**PASSAGE TO READ**
-=-=-=-=-

By using this site, you agree to our updated Privacy Policy and our Terms of Use. Manage your Cookies Settings.
440,567 Members | 1,056 Online
Bytes IT Community
+ Ask a Question
Need help? Post your question and get tips & solutions from a community of 440,567 IT Pros & Developers. It's quick & easy.

preg_match doesn't work properly!?

P: n/a
I might have found a problem with how preg_match works though I'm not
sure.
Lets say you have a regular expression that you want to match a string
of numbers. You might write the code like this:
preg_match( '/^[0-9]+$/', $TestString );

OK everything seems fine. However, did you know if you pass the
following to preg_match: "12345\n" it will return that a match
occurred?!? Even though the newline is not a valid character in our
regular expression.

Here is the test program, *please run the program as written below*:

<?php
$TestString = "12345\n";
print preg_match( '/^[0-9]+$/', $TestString );
?>

You will find it prints 1 even though the newline character isn't a
valid part of our regular expression. What other characters I wonder
can be put in a regular expression and have the string match!? Any
ideas on this? Why is this undocumented behavior present in PHP?!?
For regular expressions to not work as expected or documented seems
like a pretty serious bug in PHP. I don't think there is a problem
with the regular expression.

Thoughts?
Jun 2 '08 #1
Share this Question
Share on Google+
13 Replies


P: n/a
I found this link about the topic:
http://blog.php-security.org/archive...h-filters.html

Apparently '$' isn't the end of the string unless you add the 'D' to
the end as in:
print preg_match( '/^[0-9]+$/D', $TestString );

The page says 'even documented in the PHP manual is that $...' however
I looked at the preg_match page on php.net and there is no mention of
this or the /D switch either. Any ideas what the author was referring
too?

I am new to PHP but I would certainly consider this a 'gotcha'
especially since it is relatively undocumented.
Jun 2 '08 #2

P: n/a
ch*****************@yahoo.com wrote:
I might have found a problem with how preg_match works though I'm not
sure.
Lets say you have a regular expression that you want to match a string
of numbers. You might write the code like this:
preg_match( '/^[0-9]+$/', $TestString );

OK everything seems fine. However, did you know if you pass the
following to preg_match: "12345\n" it will return that a match
occurred?!? Even though the newline is not a valid character in our
regular expression.

Here is the test program, *please run the program as written below*:

<?php
$TestString = "12345\n";
print preg_match( '/^[0-9]+$/', $TestString );
?>

You will find it prints 1 even though the newline character isn't a
valid part of our regular expression. What other characters I wonder
can be put in a regular expression and have the string match!? Any
ideas on this? Why is this undocumented behavior present in PHP?!?
For regular expressions to not work as expected or documented seems
like a pretty serious bug in PHP. I don't think there is a problem
with the regular expression.

Thoughts?
'/^[0-9]+$/D'

http://nl2.php.net/manual/en/referen....modifiers.php
D (PCRE_DOLLAR_ENDONLY)
If this modifier is set, a dollar metacharacter in the pattern matches
only at the end of the subject string. Without this modifier, a dollar
also matches immediately before the final character if it is a newline
(but not before any other newlines). This modifier is ignored if m
modifier is set. There is no equivalent to this modifier in Perl.

-=-=-=-=-

**GIVEN RECORDS**

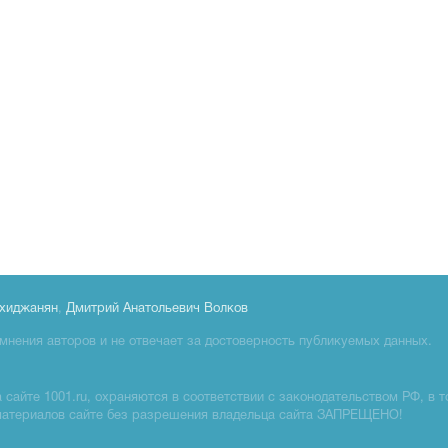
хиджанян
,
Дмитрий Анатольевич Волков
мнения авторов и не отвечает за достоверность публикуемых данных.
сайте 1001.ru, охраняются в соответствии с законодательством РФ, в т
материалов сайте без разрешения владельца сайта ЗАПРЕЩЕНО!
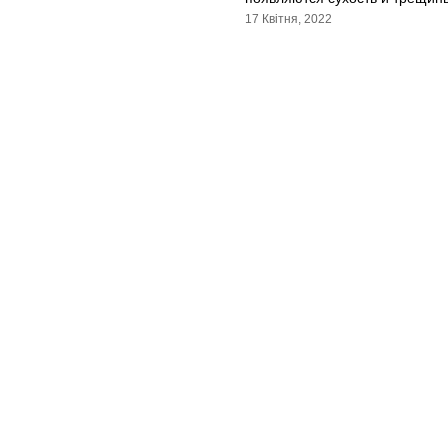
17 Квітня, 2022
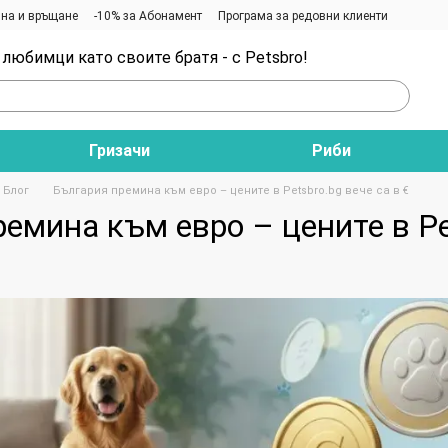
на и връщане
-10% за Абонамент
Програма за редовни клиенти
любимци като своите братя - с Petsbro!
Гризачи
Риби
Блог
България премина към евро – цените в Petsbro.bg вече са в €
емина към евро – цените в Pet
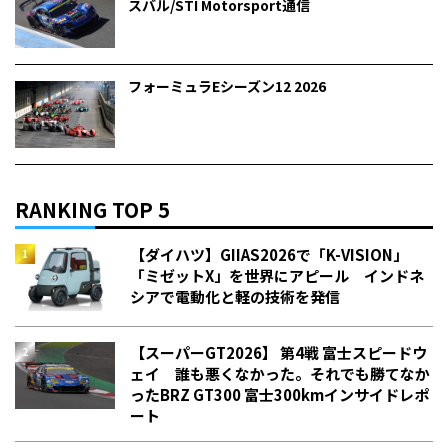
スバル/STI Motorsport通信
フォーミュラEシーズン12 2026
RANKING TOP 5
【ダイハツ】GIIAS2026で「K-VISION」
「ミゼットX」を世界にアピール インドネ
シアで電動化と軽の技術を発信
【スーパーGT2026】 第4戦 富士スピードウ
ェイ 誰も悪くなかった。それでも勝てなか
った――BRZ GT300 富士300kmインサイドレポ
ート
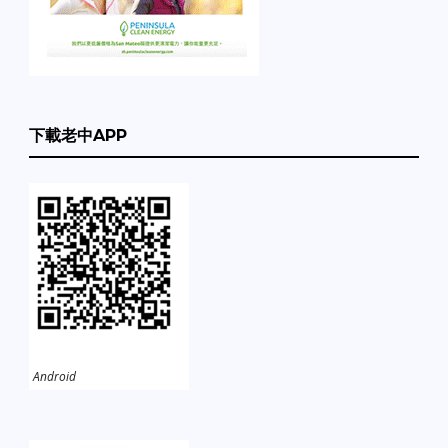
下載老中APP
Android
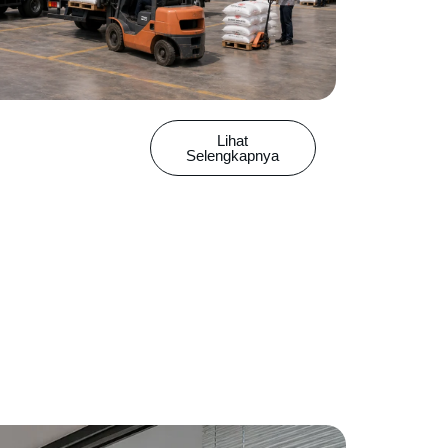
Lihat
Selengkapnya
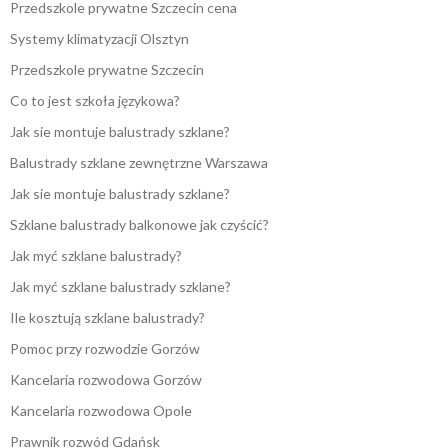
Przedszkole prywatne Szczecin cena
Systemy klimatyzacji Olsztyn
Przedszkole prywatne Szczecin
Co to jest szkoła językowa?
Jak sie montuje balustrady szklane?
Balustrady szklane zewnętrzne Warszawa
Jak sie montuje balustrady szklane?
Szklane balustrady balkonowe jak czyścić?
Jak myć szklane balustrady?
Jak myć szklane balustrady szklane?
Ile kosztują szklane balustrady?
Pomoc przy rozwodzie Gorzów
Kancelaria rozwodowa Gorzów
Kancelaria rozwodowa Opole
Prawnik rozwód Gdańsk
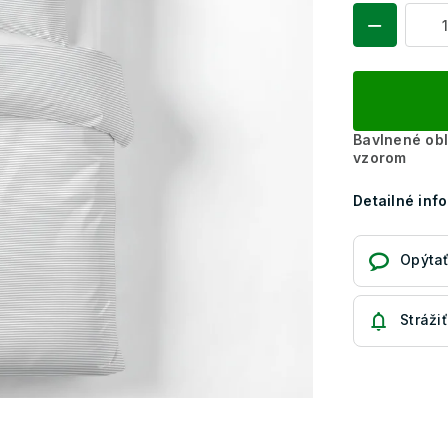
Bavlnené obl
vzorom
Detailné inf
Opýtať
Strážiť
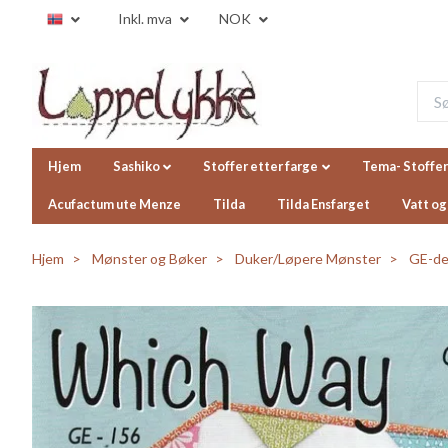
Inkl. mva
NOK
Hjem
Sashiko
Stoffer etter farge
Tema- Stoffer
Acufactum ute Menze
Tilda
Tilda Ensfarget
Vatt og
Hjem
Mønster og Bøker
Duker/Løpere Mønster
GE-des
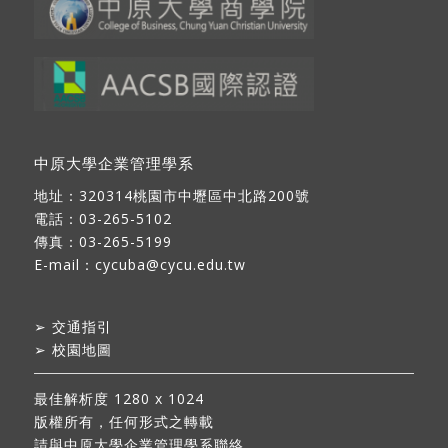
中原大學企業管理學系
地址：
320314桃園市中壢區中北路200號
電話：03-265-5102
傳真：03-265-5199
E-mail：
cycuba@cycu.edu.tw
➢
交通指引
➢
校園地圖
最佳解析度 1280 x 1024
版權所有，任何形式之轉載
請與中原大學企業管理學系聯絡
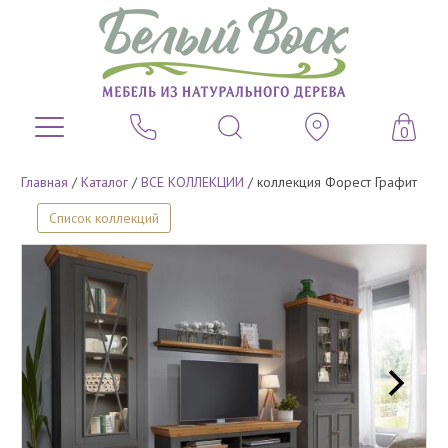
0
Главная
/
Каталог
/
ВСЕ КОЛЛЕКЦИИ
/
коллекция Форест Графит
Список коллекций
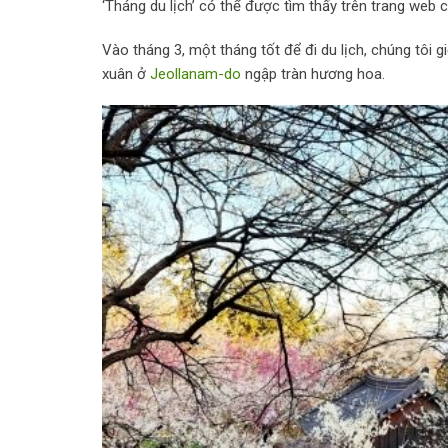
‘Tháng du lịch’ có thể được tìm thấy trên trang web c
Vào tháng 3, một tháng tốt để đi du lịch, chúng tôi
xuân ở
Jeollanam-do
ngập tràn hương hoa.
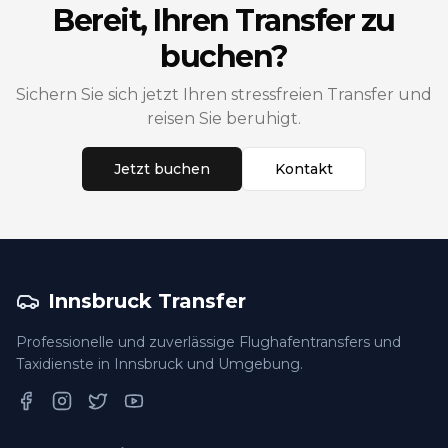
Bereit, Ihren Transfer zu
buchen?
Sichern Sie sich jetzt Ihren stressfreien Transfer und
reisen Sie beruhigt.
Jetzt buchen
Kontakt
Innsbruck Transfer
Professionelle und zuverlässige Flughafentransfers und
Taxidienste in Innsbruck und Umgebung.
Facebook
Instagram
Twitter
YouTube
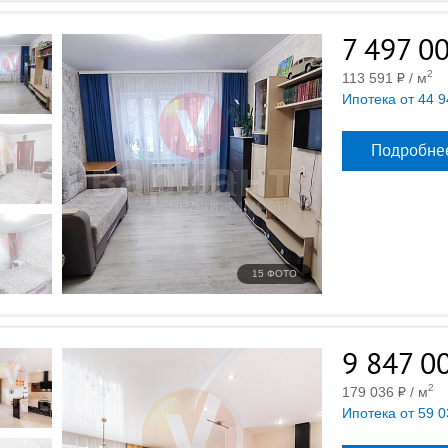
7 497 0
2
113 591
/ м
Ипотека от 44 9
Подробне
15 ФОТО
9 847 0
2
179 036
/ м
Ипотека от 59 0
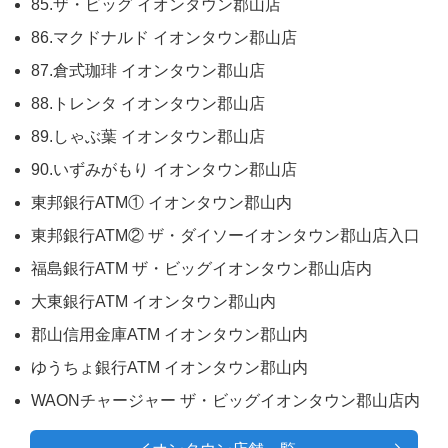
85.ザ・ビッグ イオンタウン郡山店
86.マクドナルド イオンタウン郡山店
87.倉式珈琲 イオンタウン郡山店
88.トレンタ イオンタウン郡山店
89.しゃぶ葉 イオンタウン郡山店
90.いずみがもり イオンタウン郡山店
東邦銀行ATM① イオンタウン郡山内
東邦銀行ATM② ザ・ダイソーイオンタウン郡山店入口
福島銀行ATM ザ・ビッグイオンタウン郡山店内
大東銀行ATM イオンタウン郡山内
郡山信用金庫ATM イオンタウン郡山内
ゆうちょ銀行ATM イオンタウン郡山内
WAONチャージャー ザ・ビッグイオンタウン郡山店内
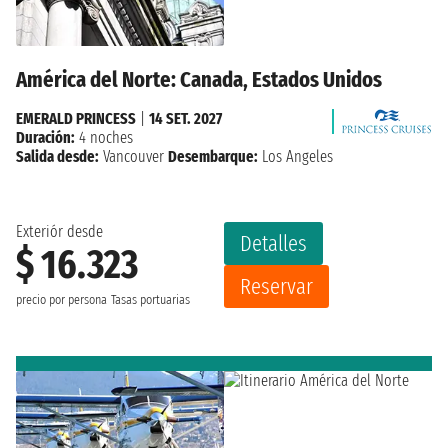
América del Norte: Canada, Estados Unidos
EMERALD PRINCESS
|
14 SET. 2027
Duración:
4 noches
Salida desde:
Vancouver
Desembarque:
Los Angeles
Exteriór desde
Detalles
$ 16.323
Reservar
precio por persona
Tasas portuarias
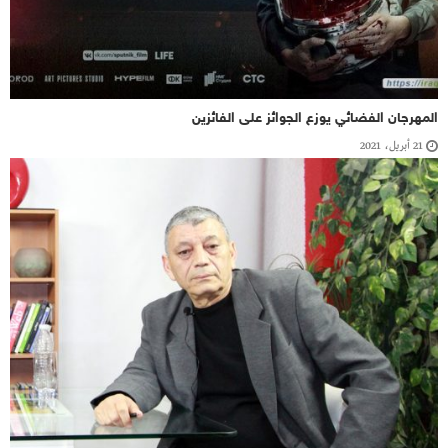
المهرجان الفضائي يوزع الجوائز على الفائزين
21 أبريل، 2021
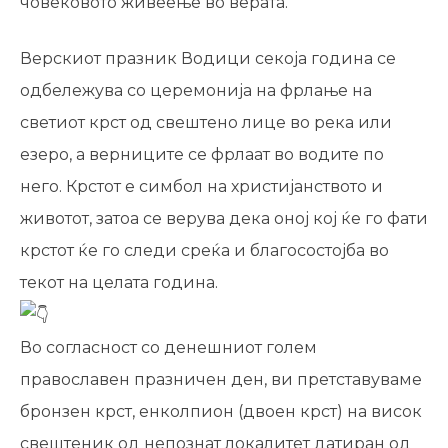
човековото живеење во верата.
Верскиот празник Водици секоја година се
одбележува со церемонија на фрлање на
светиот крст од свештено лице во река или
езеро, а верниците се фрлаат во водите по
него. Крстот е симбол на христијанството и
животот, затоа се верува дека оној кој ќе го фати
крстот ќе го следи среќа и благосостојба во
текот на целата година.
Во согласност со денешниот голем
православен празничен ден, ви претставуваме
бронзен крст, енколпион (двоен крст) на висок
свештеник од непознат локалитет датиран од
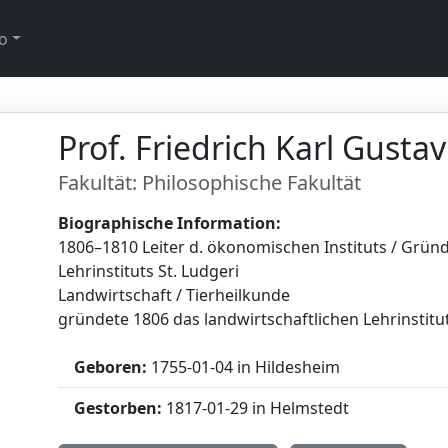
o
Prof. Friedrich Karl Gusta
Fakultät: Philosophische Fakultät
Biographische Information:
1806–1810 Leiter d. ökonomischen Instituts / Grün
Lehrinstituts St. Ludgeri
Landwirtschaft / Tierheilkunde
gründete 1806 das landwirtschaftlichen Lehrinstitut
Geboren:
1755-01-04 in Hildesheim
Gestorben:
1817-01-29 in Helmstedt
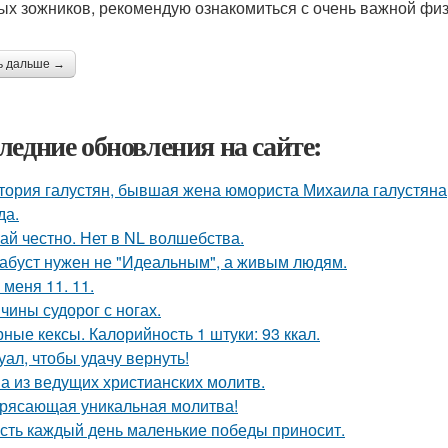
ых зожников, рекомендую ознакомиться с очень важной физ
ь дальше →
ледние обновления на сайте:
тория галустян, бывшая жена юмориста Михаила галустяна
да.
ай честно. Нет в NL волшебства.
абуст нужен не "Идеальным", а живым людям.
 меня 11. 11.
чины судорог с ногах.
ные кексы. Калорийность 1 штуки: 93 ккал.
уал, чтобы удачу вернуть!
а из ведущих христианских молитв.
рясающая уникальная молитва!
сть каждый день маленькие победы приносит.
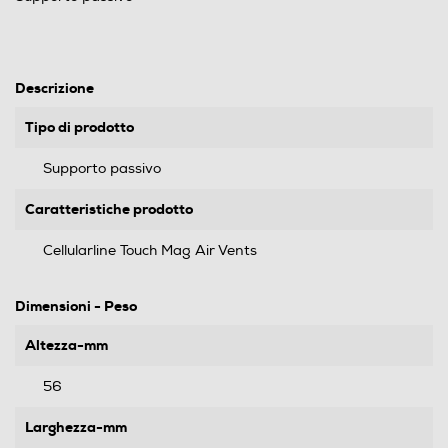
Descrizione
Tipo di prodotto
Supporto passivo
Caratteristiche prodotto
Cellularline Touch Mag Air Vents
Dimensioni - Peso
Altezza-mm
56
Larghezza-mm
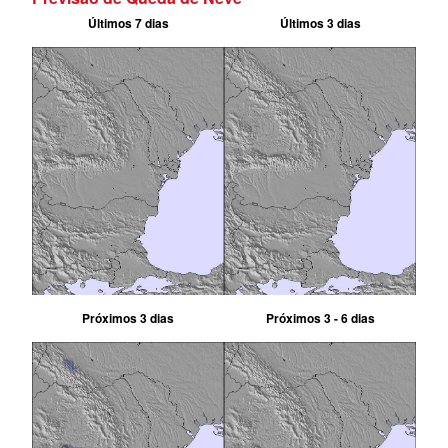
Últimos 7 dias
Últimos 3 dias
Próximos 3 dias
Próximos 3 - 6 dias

-=-=-=-=-

**WHAT YOU NEED TO DO**
(1) According to the preg_match thread, which modifier makes a dollar sign match only at the very end of the subject string?
(2) Rewrite the listing as a JSON list of strings, one per line, covering everything from the line containing "17 Квітня, 2022" down to the line containing "Selengkapnya". Leave out the pictures.

**TASK RESPONSES**
(1) The D modifier (PCRE_DOLLAR_ENDONLY).

(2)
[
  "17 Квітня, 2022",
  "на и връщане",
  "-10% за Абонамент",
  "Програма за редовни клиенти",
  "любимци като своите братя - с Petsbro!",
  "Гризачи",
  "Риби",
  "Блог",
  "България премина към евро – цените в Petsbro.bg вече са в €",
  "емина към евро – цените в Pet",
  "スバル/STI Motorsport通信",
  "フォーミュラEシーズン12 2026",
  "RANKING TOP 5",
  "【ダイハツ】GIIAS2026で「K-VISION」",
  "「ミゼットX」を世界にアピール インドネ",
  "シアで電動化と軽の技術を発信",
  "【スーパーGT2026】 第4戦 富士スピードウ",
  "ェイ 誰も悪くなかった。それでも勝てなか",
  "った――BRZ GT300 富士300kmインサイドレポ",
  "ート",
  "下載老中APP",
  "Android",
  "Lihat",
  "Selengkapnya"
]